What the task requires: Since pictures are not wanted, repeat only the text of the records, word for word.

Supplied material:
.....
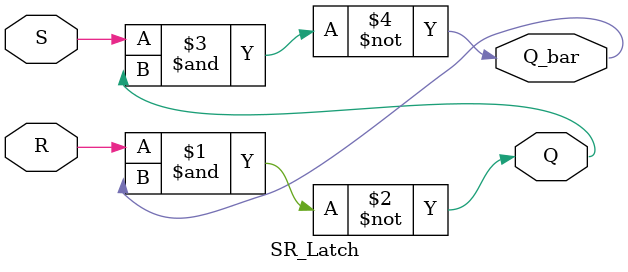
<source format=v>

module SR_Latch(Q, Q_bar, S, R);
  
  input S, R;
  output Q, Q_bar;
  
  assign Q = ~(R & Q_bar);
  assign Q_bar = ~(S & Q);
  
endmodule
  

</source>
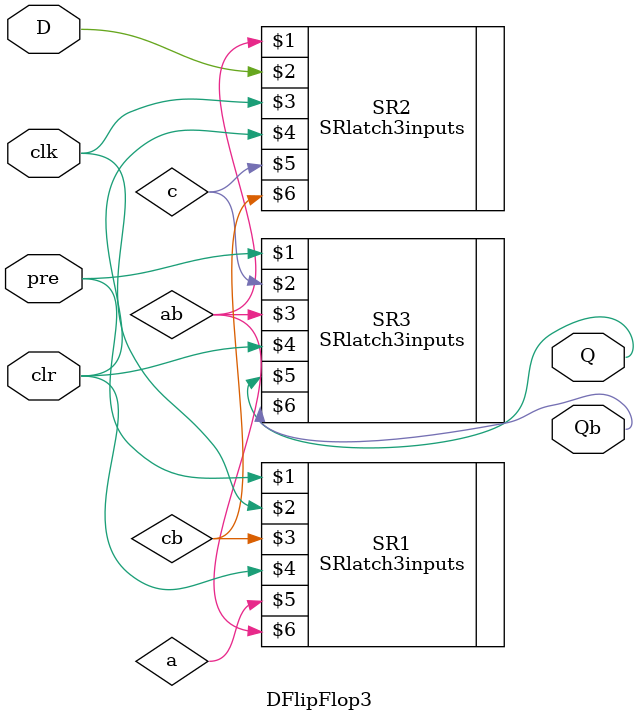
<source format=v>
`timescale 1ns/1ns
module DFlipFlop3 (input D, clk, clr, pre, output Q,Qb);
	wire a,ab,c,cb;
        SRlatch3inputs SR1(pre, clk, cb, clr, a, ab),SR2(ab, D, clk, clr, c, cb), SR3(pre, c, ab, clr, Q, Qb);
endmodule   

</source>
.....
Task answer:
<source format=v>

module SR_Latch(Q, Q_bar, S, R);
  
  input S, R;
  output Q, Q_bar;
  
  assign Q = ~(R & Q_bar);
  assign Q_bar = ~(S & Q);
  
endmodule
  

</source>
<source format=v>
`timescale 1ns/1ns
module DFlipFlop3 (input D, clk, clr, pre, output Q,Qb);
	wire a,ab,c,cb;
        SRlatch3inputs SR1(pre, clk, cb, clr, a, ab),SR2(ab, D, clk, clr, c, cb), SR3(pre, c, ab, clr, Q, Qb);
endmodule   

</source>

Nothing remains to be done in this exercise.